Sous une grande tente blanche dans la poussière du désert jordanien, une centaine d’enfants, réfugiés de Syrie aux vies marquées par la guerre et l’exil, répètent Le roi Lear, l’une des grandes tragédies de Shakespeare.

Depuis plus de deux mois, l’acteur syrien Nawwar Bulbul s’est fait metteur en scène dans le camp de Zaatari, dans le nord de la Jordanie, pour tenter d’attirer l’attention du monde sur le sort de ces enfants.

« J’essaie de raviver les rires et la joie chez les enfants pour les aider à s’exprimer », explique M. Bulbul, qui a joué dans plusieurs séries à l’eau de rose à succès en Syrie avant de devoir quitter le pays pour avoir participé à des manifestations contre le régime de Bashar el-Assad.

« J’essaie de recréer leur enfance, qui a été détruite par la guerre », ajoute-t-il.

La Jordanie accueille un demi-million de réfugiés de la Syrie voisine, dont 100 000 (avec une moitié d’enfants) vivent dans l’immense camp de Zaatari.

Les rires, la joie et l’innocence de l’enfance ne sont pourtant pas des thèmes très présents dans l’histoire du roi Lear, un monarque vieillissant trahi par deux de ses trois filles.

Majd Ammari, un adolescent aux yeux verts, arrivé l’année dernière avec sa famille de Deraa, point de départ des protestations syriennes en 2011, de l’autre côté de la frontière, est ravi d’avoir été choisi pour jouer le vieux roi malgré ses treize ans.

« Au début c’était difficile, mais maintenant je m’amuse bien et je ris avec mes amis. J’ai l’impression d’être rentré à la maison », indique le garçon, qui a fui sa ville l’an dernier.

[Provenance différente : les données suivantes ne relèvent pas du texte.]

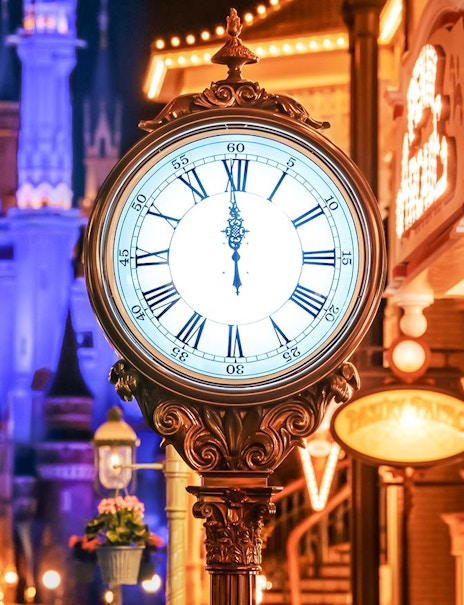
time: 11:59
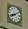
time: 8:09
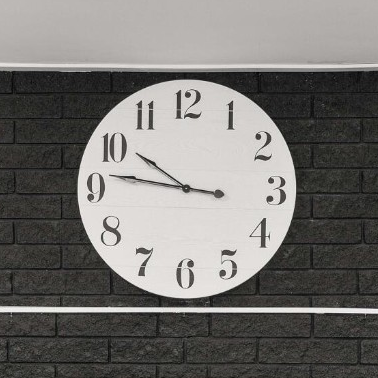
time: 9:46
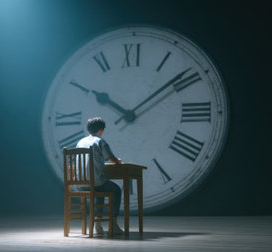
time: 10:08
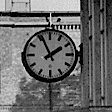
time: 1:55
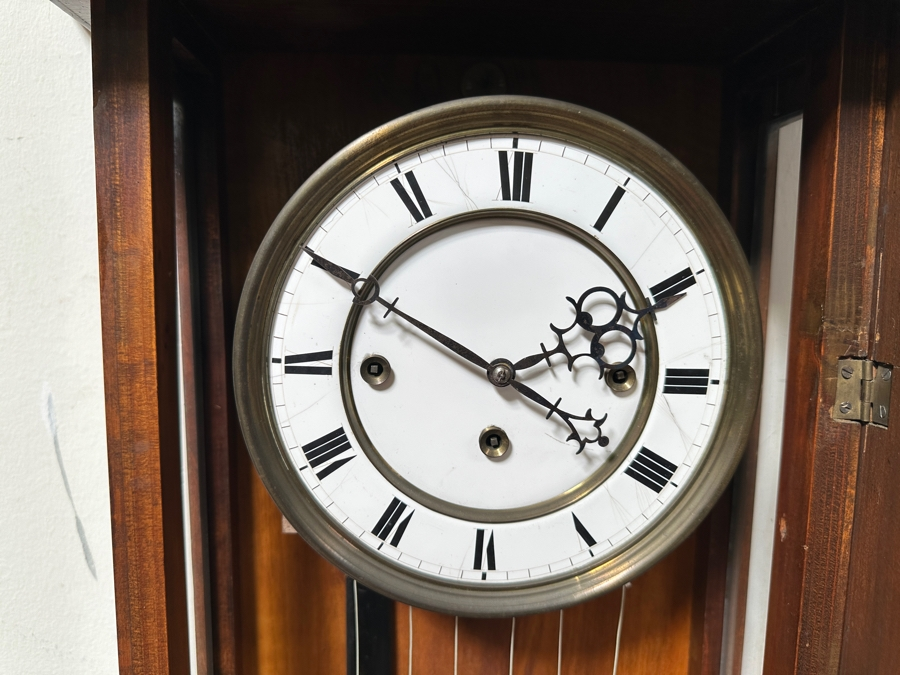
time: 3:49
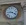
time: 9:20
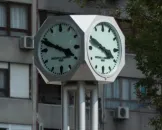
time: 3:48
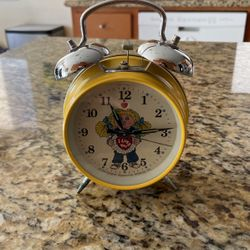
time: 11:14
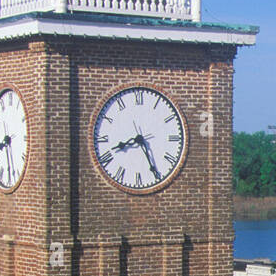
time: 8:25
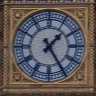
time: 1:24
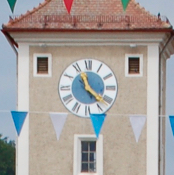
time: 11:21
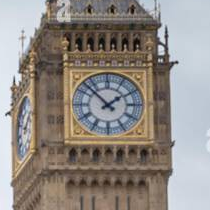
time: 1:52
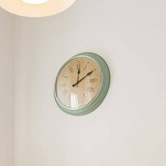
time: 12:09
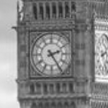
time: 2:24
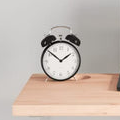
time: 1:51
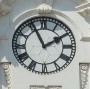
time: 1:55
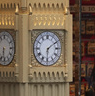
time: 6:09
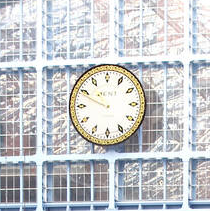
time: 10:49
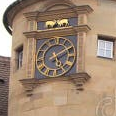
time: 5:09
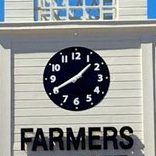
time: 8:07
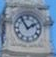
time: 1:54
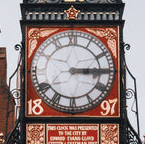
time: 3:14
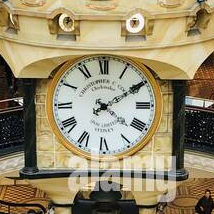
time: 4:09
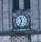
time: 11:33
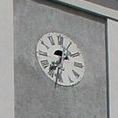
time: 7:32
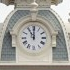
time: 11:00
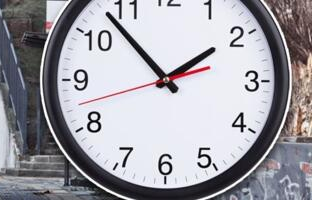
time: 1:52
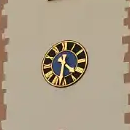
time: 4:31
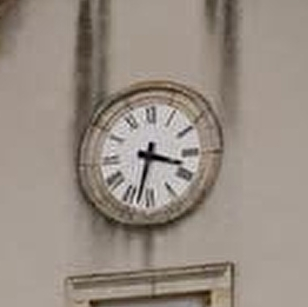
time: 3:32
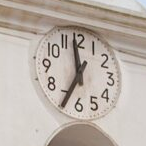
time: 11:34
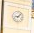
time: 9:07
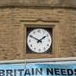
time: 1:50
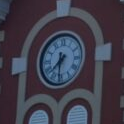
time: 7:30
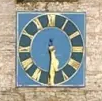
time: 5:30
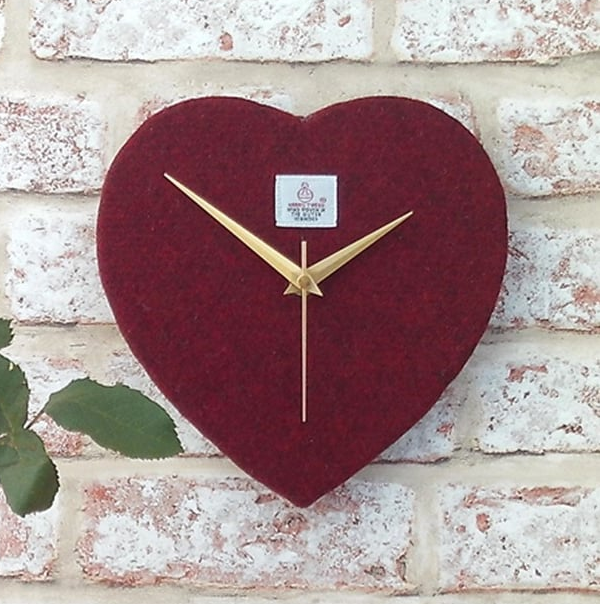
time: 1:51
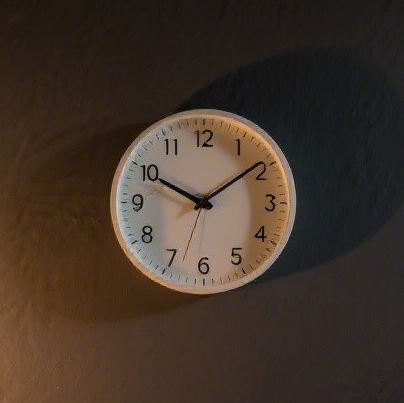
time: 10:09
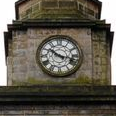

Le texte, une traduction de l’anglais en arabe littéraire, a été adapté pour ces enfants et n’a « rien à voir avec la politique et la révolte syrienne », assure M. Bulbul, originaire de Homs.

« J’ai seulement gardé les racines de l’histoire, sur un roi mourant qui veut diviser son royaume entre ses trois filles. Deux d’entre elles sont des menteuses et la troisième est honnête. Je me suis concentré sur la différence entre le mensonge et la vérité, c’est tout », dit-il.

Les vrais révolutionnaires

L’acteur explique avoir choisi Lear car une pièce « sur les bombes qui tombent sur la tête des gens en Syrie » n’intéresserait pas les enfants traumatisés par la destruction et la mort dont ils ont été témoins.

Nawwar Bulbul dit ne pas recevoir beaucoup de soutien des autorités du camp. C’est grâce à des amis qu’il a pu acheter la tente et réunir le matériel nécessaire.

Sous la tente blanche, à même le sol poussiéreux, les garçons sont alignés à droite et les filles, pour la plupart voilées, à gauche, tandis que le roi Lear, un sceptre de bois à la main, écoute ses filles exprimer leur loyauté.

Tous ont moins de 15 ans, et la plupart viennent de Deraa et des banlieues de Damas.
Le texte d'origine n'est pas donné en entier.